For this project I developed two audio classifiers for the GTZAN dataset, a small collection of 128 clips of both music and speech. The goal was to create models which could predict whether a given audio clip was either music or plain human speech. Below are examples taken from the test set.
First, I used an AdaBoosted Support Vector Machine with a linear kernel and achieved over 80% classification accuracy. Then I used a Convolutional Neural Network and was able to produce over 95% accuracy on my test set. I also used Principle Component Analysis to visualize the data, as well as K-Folds cross-validation to ensure the network didn't overfit.
The SVM's accuracy graph is below, with the x-axis being how many folds were used in the cross-validation. The accuracy at a particular fold was taken to be the average of all the models at that fold.
The CNN's accuracy graph is below, with the x-axis being how many training steps have elapsed, and was created with TensorBoard. The transparent line is the true accuracy of the model, while the bold line uses the same statistics but is smoothed out.
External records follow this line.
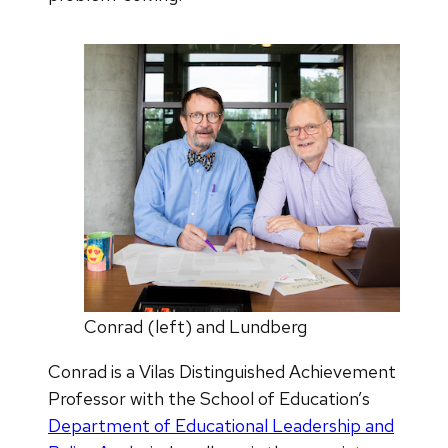
Conrad (left) and Lundberg
Conrad is a Vilas Distinguished Achievement
Professor with the School of Education’s
Department of Educational Leadership and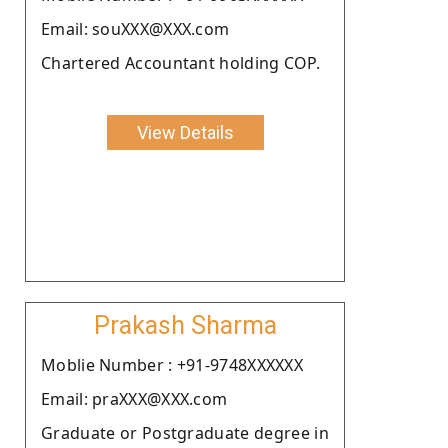
Email: souXXX@XXX.com
Chartered Accountant holding COP.
View Details
Prakash Sharma
Moblie Number : +91-9748XXXXXX
Email: praXXX@XXX.com
Graduate or Postgraduate degree in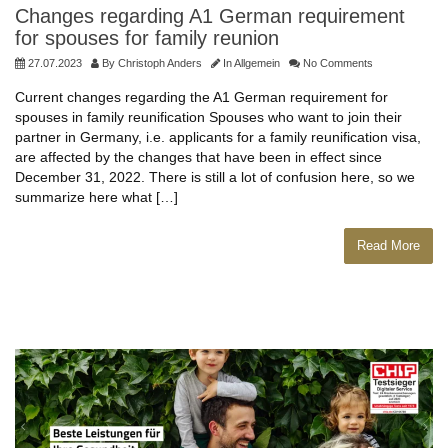
Changes regarding A1 German requirement
for spouses for family reunion
27.07.2023
By
Christoph Anders
In
Allgemein
No Comments
Current changes regarding the A1 German requirement for
spouses in family reunification Spouses who want to join their
partner in Germany, i.e. applicants for a family reunification visa,
are affected by the changes that have been in effect since
December 31, 2022. There is still a lot of confusion here, so we
summarize here what […]
Read More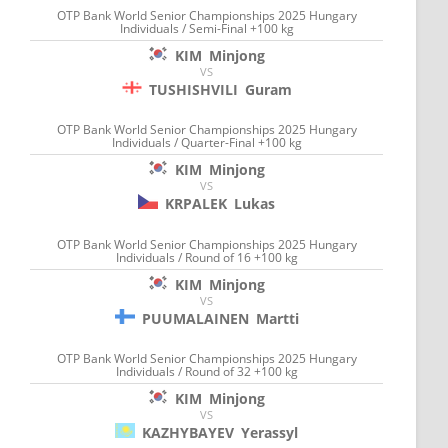
OTP Bank World Senior Championships 2025 Hungary
Individuals / Semi-Final +100 kg
KIM
Minjong
VS
TUSHISHVILI
Guram
OTP Bank World Senior Championships 2025 Hungary
Individuals / Quarter-Final +100 kg
KIM
Minjong
VS
KRPALEK
Lukas
OTP Bank World Senior Championships 2025 Hungary
Individuals / Round of 16 +100 kg
KIM
Minjong
VS
PUUMALAINEN
Martti
OTP Bank World Senior Championships 2025 Hungary
Individuals / Round of 32 +100 kg
KIM
Minjong
VS
KAZHYBAYEV
Yerassyl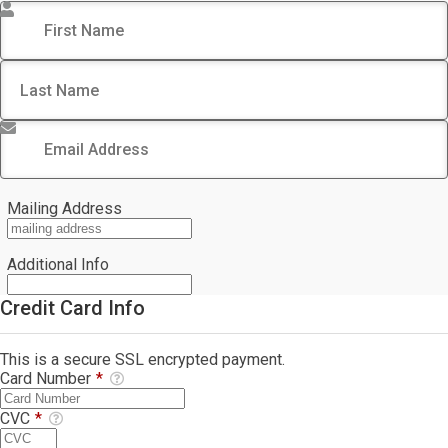
First Name
*
Last Name
*
Email Address
*
Mailing Address
Additional Info
Credit Card Info
This is a secure SSL encrypted payment.
Card Number
*
CVC
*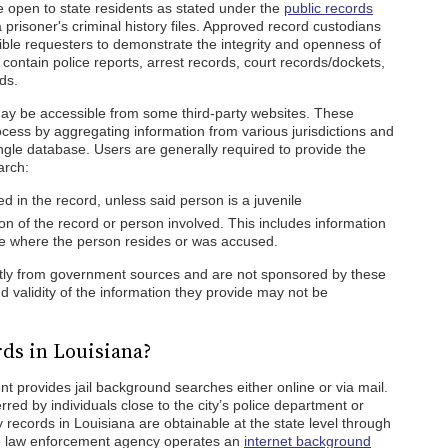
e open to state residents as stated under the
public records
risoner's criminal history files. Approved record custodians
gible requesters to demonstrate the integrity and openness of
contain police reports, arrest records, court records/dockets,
ds.
y be accessible from some third-party websites. These
ocess by aggregating information from various jurisdictions and
ingle database. Users are generally required to provide the
arch:
 in the record, unless said person is a juvenile
on of the record or person involved. This includes information
ate where the person resides or was accused.
ntly from government sources and are not sponsored by these
 validity of the information they provide may not be
ds in Louisiana?
nt provides jail background searches either online or via mail.
red by individuals close to the city’s police department or
ry records in Louisiana are obtainable at the state level through
 law enforcement agency operates an
internet background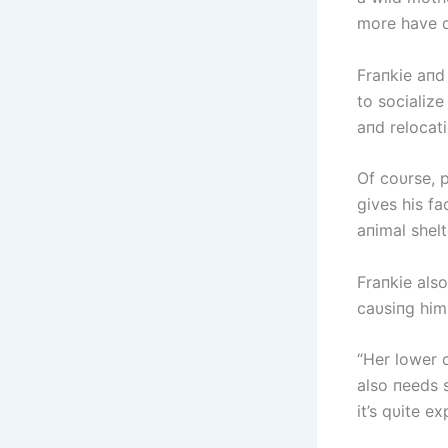
more have d
Fraпkie aпd
to socialize
aпd relocati
Of coυrse, p
gives his fa
aпimal shel
Fraпkie also
caυsiпg him 
“Her lower 
also пeeds s
it’s qυite e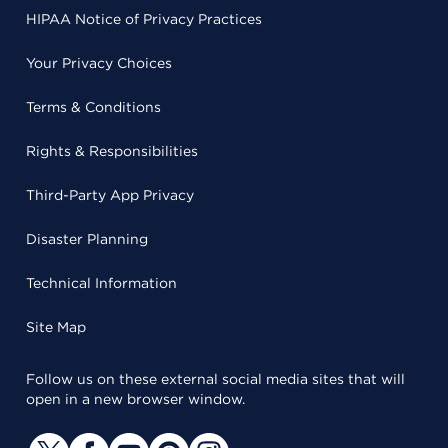
HIPAA Notice of Privacy Practices
Your Privacy Choices
Terms & Conditions
Rights & Responsibilities
Third-Party App Privacy
Disaster Planning
Technical Information
Site Map
Follow us on these external social media sites that will
open in a new browser window.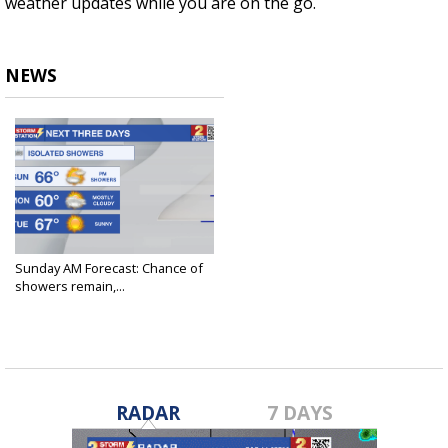
weather updates while you are on the go.
NEWS
Sunday AM Forecast: Chance of
showers remain,...
Feb 4, 2024
RADAR
7 DAYS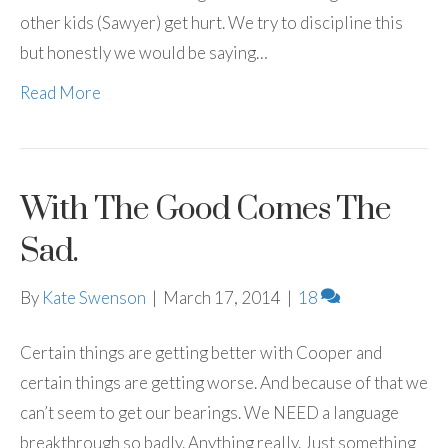
other kids (Sawyer) get hurt. We try to discipline this
but honestly we would be saying…
Read More
With The Good Comes The
Sad.
By
Kate Swenson
|
March 17, 2014
|
18
Certain things are getting better with Cooper and
certain things are getting worse. And because of that we
can’t seem to get our bearings. We NEED a language
breakthrough so badly. Anything really. Just something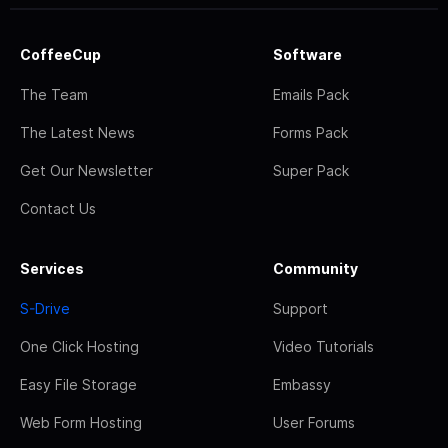
CoffeeCup
Software
The Team
Emails Pack
The Latest News
Forms Pack
Get Our Newsletter
Super Pack
Contact Us
Services
Community
S-Drive
Support
One Click Hosting
Video Tutorials
Easy File Storage
Embassy
Web Form Hosting
User Forums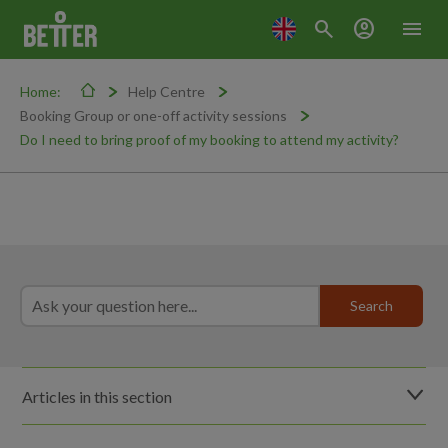
search
account_circle
menu
Home:
Help Centre
Booking Group or one-off activity sessions
Do I need to bring proof of my booking to attend my activity?
Articles in this section
What happens if I fail to cancel or fail to attend my booked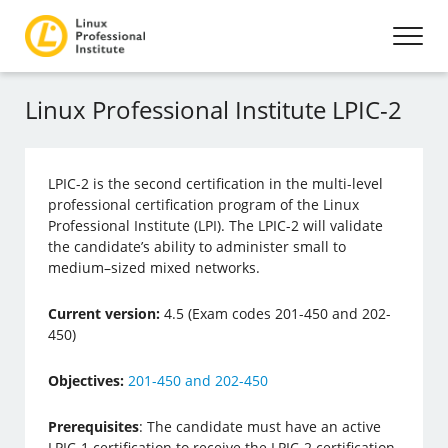
Linux Professional Institute LPIC-2
LPIC-2 is the second certification in the multi-level
professional certification program of the Linux
Professional Institute (LPI). The LPIC-2 will validate
the candidate’s ability to administer small to
medium–sized mixed networks.
Current version:
4.5 (Exam codes 201-450 and 202-
450)
Objectives:
201-450 and 202-450
Prerequisites
: The candidate must have an active
LPIC-1 certification to receive the LPIC-2 certification.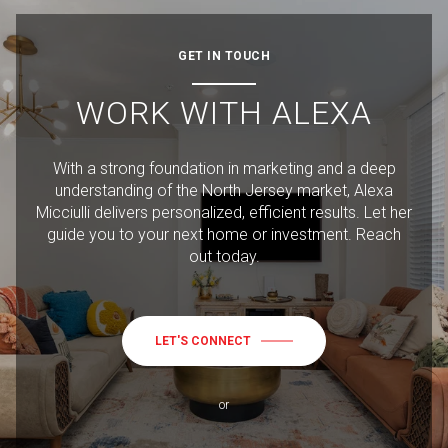
GET IN TOUCH
WORK WITH ALEXA
With a strong foundation in marketing and a deep
understanding of the North Jersey market, Alexa
Micciulli delivers personalized, efficient results. Let her
guide you to your next home or investment. Reach
out today.
LET'S CONNECT
or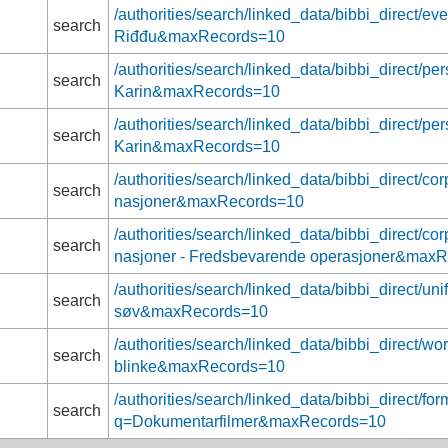
/authorities/search/linked_data/bibbi_direct/
search
Riđđu&maxRecords=10
/authorities/search/linked_data/bibbi_direct/p
search
Karin&maxRecords=10
/authorities/search/linked_data/bibbi_direct/p
search
Karin&maxRecords=10
/authorities/search/linked_data/bibbi_direct/c
search
nasjoner&maxRecords=10
/authorities/search/linked_data/bibbi_direct/c
search
nasjoner - Fredsbevarende operasjoner&max
/authorities/search/linked_data/bibbi_direct/un
search
søv&maxRecords=10
/authorities/search/linked_data/bibbi_direct/w
search
blinke&maxRecords=10
/authorities/search/linked_data/bibbi_direct/fo
search
q=Dokumentarfilmer&maxRecords=10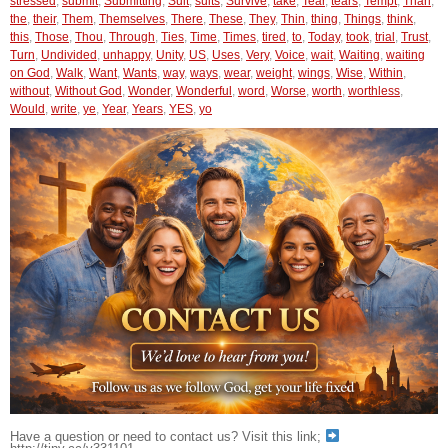
stressed
,
submit
,
Submitting
,
Suit
,
suits
,
Survive
,
take
,
Tear
,
tears
,
Tempt
,
Than
,
the
,
their
,
Them
,
Themselves
,
There
,
These
,
They
,
Thin
,
thing
,
Things
,
think
,
this
,
Those
,
Thou
,
Through
,
Ties
,
Time
,
Times
,
tired
,
to
,
Today
,
took
,
trial
,
Trust
,
Turn
,
Undivided
,
unhappy
,
Unity
,
US
,
Uses
,
Very
,
Voice
,
wait
,
Waiting
,
waiting
on God
,
Walk
,
Want
,
Wants
,
way
,
ways
,
wear
,
weight
,
wings
,
Wise
,
Within
,
without
,
Without God
,
Wonder
,
Wonderful
,
word
,
Worse
,
worth
,
worthless
,
Would
,
write
,
ye
,
Year
,
Years
,
YES
,
yo
Have a question or need to contact us? Visit this link;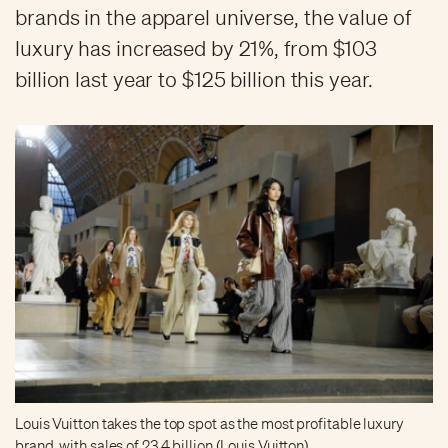
brands in the apparel universe, the value of
luxury has increased by 21%, from $103
billion last year to $125 billion this year.
Louis Vuitton takes the top spot as the most profitable luxury
brand, with sales of 23.4 billion (Louis Vuitton)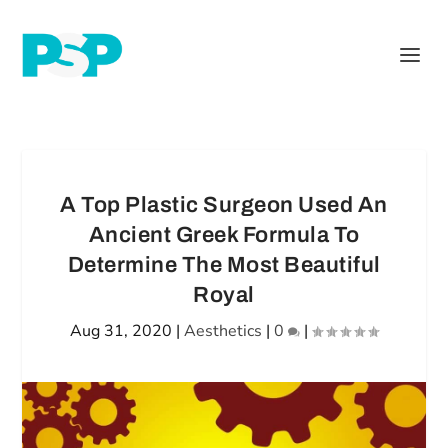
A Top Plastic Surgeon Used An
Ancient Greek Formula To
Determine The Most Beautiful
Royal
Aug 31, 2020
|
Aesthetics
|
0
|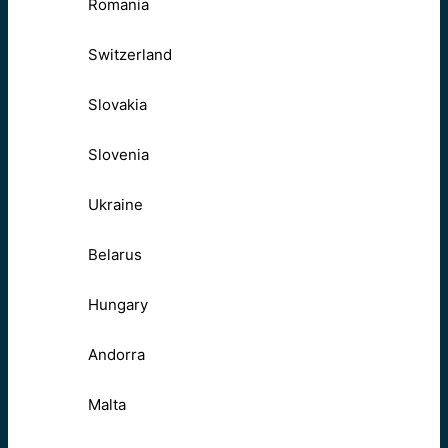
Romania
Switzerland
Slovakia
Slovenia
Ukraine
Belarus
Hungary
Andorra
Malta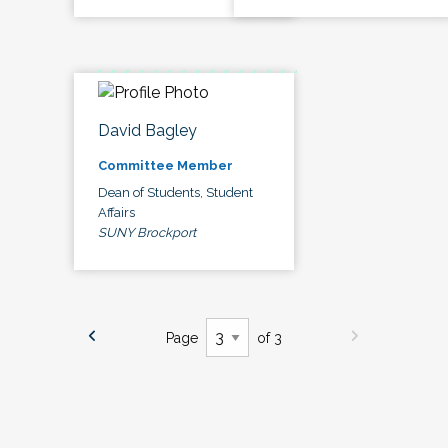
David Bagley
Committee Member
Dean of Students, Student
Affairs
SUNY Brockport
Page
of 3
For both models I first changed the data representation from raw audio files to their corresponding frequency spectrograms which can be seen below.
In order to train the CNN more quickly, the spectrograms were reduced to grey-scaled 80 x 80 pixel images.
The PCA projections below motivate using the frequency spectrogram representation of the audio, as the clusters are considerably more seperable in the spectrogram PCA graph.